*** Block opens ***

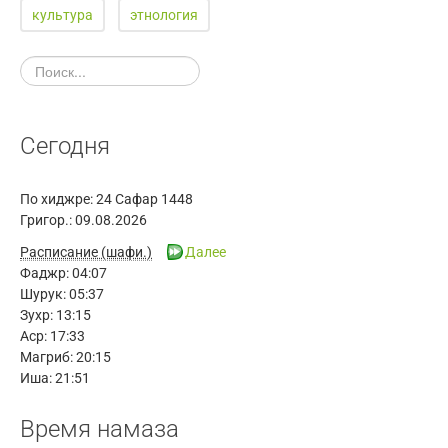
культура
этнология
Сегодня
По хиджре:
24 Сафар 1448
Григор.:
09.08.2026
Расписание (шафи.)
Далее
Фаджр:
04:07
Шурук:
05:37
Зухр:
13:15
Аср:
17:33
Магриб:
20:15
Иша:
21:51
Время намаза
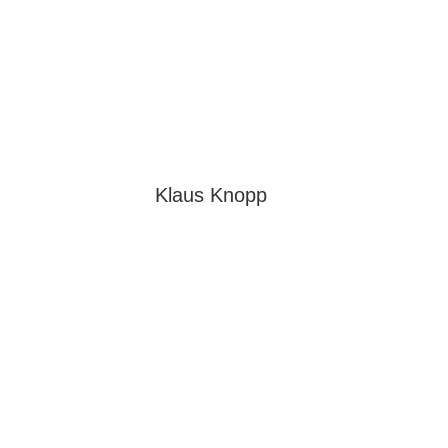
Klaus Knopp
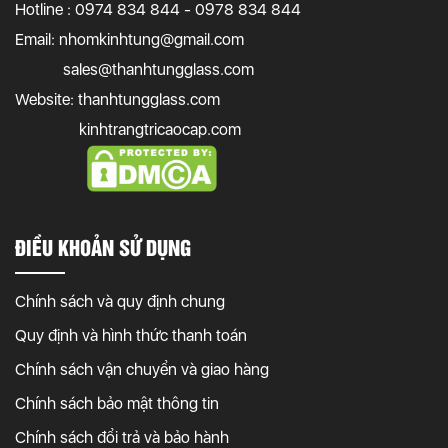
Hotline : 0974 834 844 - 0978 834 844
Email:
nhomkinhtung@gmail.com
sales@thanhtungglass.com
Website: thanhtungglass.com
kinhtrangtricaocap.com
ĐIỀU KHOẢN SỬ DỤNG
Chính sách và quy định chung
Quy định và hình thức thanh toán
Chính sách vận chuyển và giao hàng
Chính sách bảo mật thông tin
Chính sách đổi trả và bảo hành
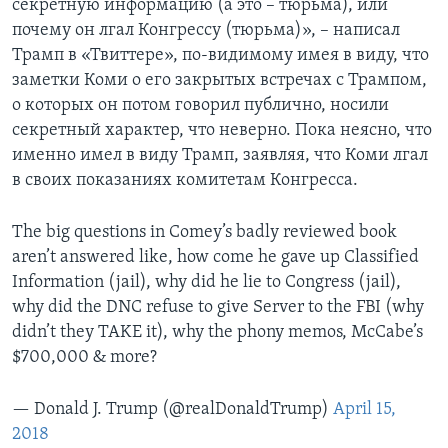
секретную информацию (а это – тюрьма), или
почему он лгал Конгрессу (тюрьма)», – написал
Трамп в «Твиттере», по-видимому имея в виду, что
заметки Коми о его закрытых встречах с Трампом,
о которых он потом говорил публично, носили
секретный характер, что неверно. Пока неясно, что
именно имел в виду Трамп, заявляя, что Коми лгал
в своих показаниях комитетам Конгресса.
The big questions in Comey’s badly reviewed book
aren’t answered like, how come he gave up Classified
Information (jail), why did he lie to Congress (jail),
why did the DNC refuse to give Server to the FBI (why
didn’t they TAKE it), why the phony memos, McCabe’s
$700,000 & more?
— Donald J. Trump (@realDonaldTrump)
April 15,
2018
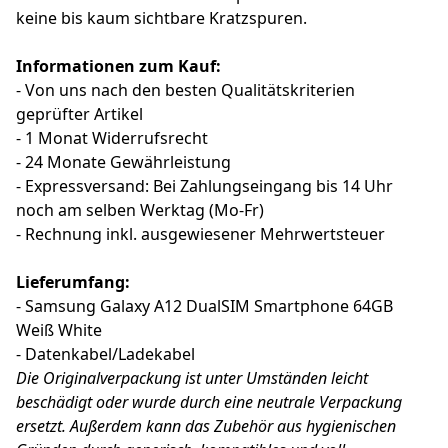
keine bis kaum sichtbare Kratzspuren.
Informationen zum Kauf:
- Von uns nach den besten Qualitätskriterien
geprüfter Artikel
- 1 Monat Widerrufsrecht
- 24 Monate Gewährleistung
- Expressversand: Bei Zahlungseingang bis 14 Uhr
noch am selben Werktag (Mo-Fr)
- Rechnung inkl. ausgewiesener Mehrwertsteuer
Lieferumfang:
- Samsung Galaxy A12 DualSIM Smartphone 64GB
Weiß White
- Datenkabel/Ladekabel
Die Originalverpackung ist unter Umständen leicht
beschädigt oder wurde durch eine neutrale Verpackung
ersetzt. Außerdem kann das Zubehör aus hygienischen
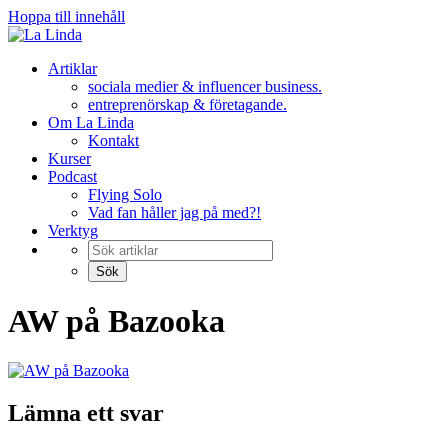
Hoppa till innehåll
Artiklar
sociala medier & influencer business.
entreprenörskap & företagande.
Om La Linda
Kontakt
Kurser
Podcast
Flying Solo
Vad fan håller jag på med?!
Verktyg
AW på Bazooka
Lämna ett svar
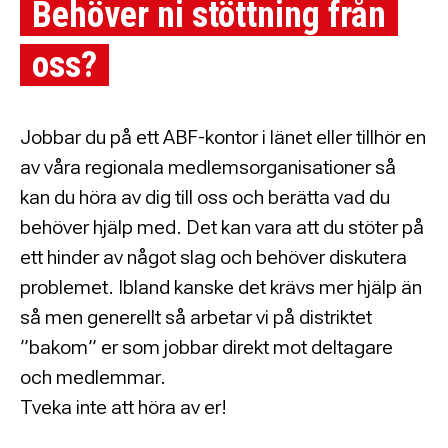
Behöver ni stöttning från
oss?
Jobbar du på ett ABF-kontor i länet eller tillhör en
av våra regionala medlemsorganisationer så
kan du höra av dig till oss och berätta vad du
behöver hjälp med. Det kan vara att du stöter på
ett hinder av något slag och behöver diskutera
problemet. Ibland kanske det krävs mer hjälp än
så men generellt så arbetar vi på distriktet
”bakom” er som jobbar direkt mot deltagare
och medlemmar.
Tveka inte att höra av er!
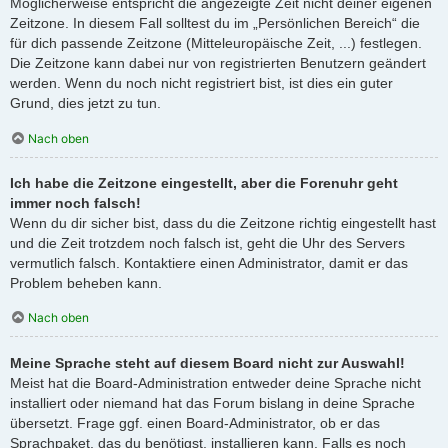
Möglicherweise entspricht die angezeigte Zeit nicht deiner eigenen
Zeitzone. In diesem Fall solltest du im „Persönlichen Bereich“ die
für dich passende Zeitzone (Mitteleuropäische Zeit, ...) festlegen.
Die Zeitzone kann dabei nur von registrierten Benutzern geändert
werden. Wenn du noch nicht registriert bist, ist dies ein guter
Grund, dies jetzt zu tun.
Nach oben
Ich habe die Zeitzone eingestellt, aber die Forenuhr geht
immer noch falsch!
Wenn du dir sicher bist, dass du die Zeitzone richtig eingestellt hast
und die Zeit trotzdem noch falsch ist, geht die Uhr des Servers
vermutlich falsch. Kontaktiere einen Administrator, damit er das
Problem beheben kann.
Nach oben
Meine Sprache steht auf diesem Board nicht zur Auswahl!
Meist hat die Board-Administration entweder deine Sprache nicht
installiert oder niemand hat das Forum bislang in deine Sprache
übersetzt. Frage ggf. einen Board-Administrator, ob er das
Sprachpaket, das du benötigst, installieren kann. Falls es noch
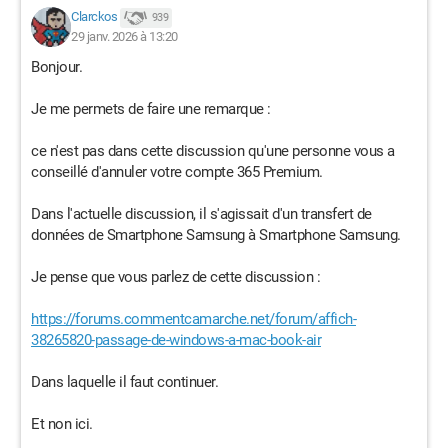
Clarckos
939
29 janv. 2026 à 13:20
Bonjour.
Je me permets de faire une remarque :
ce n'est pas dans cette discussion qu'une personne vous a
conseillé d'annuler votre compte 365 Premium.
Dans l'actuelle discussion, il s'agissait d'un transfert de
données de Smartphone Samsung à Smartphone Samsung.
Je pense que vous parlez de cette discussion :
https://forums.commentcamarche.net/forum/affich-
38265820-passage-de-windows-a-mac-book-air
Dans laquelle il faut continuer.
Et non ici.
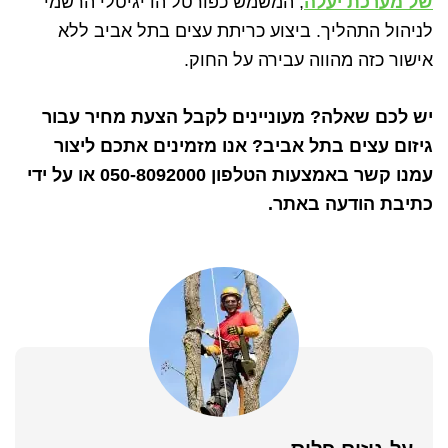
של מערכת יעלה
, המשמש כפורטל הדיגיטלי הרשמי
לניהול התהליך. ביצוע כריתת עצים בתל אביב ללא
אישור כזה מהווה עבירה על החוק.
יש לכם שאלה? מעוניינים לקבל הצעת מחיר עבור
גיזום עצים בתל אביב? אנו מזמינים אתכם ליצור
עמנו קשר באמצעות הטלפון 050-8092000 או על ידי
כתיבת הודעה באתר.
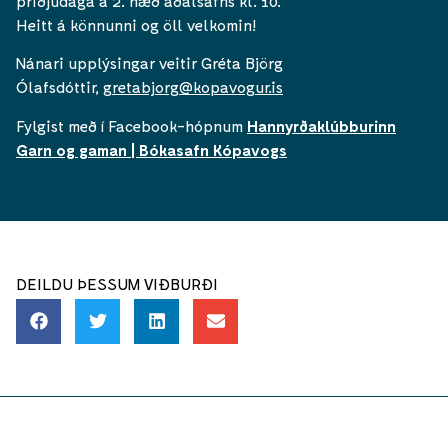
þriðjudaga á 2. hæð aðalsafns kl. 10.
Heitt á könnunni og öll velkomin!
Nánari upplýsingar veitir Gréta Björg
Ólafsdóttir,
gretabjorg@kopavogur.is
Fylgist með í Facebook-hópnum
Hannyrðaklúbburinn
Garn og gaman | Bókasafn Kópavogs
DEILDU ÞESSUM VIÐBURÐI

*** Block closes ***

Task description:
Copy each line of the data above that holds "тюрьма".

Written response:
секретную информацию (а это – тюрьма), или
почему он лгал Конгрессу (тюрьма)», – написал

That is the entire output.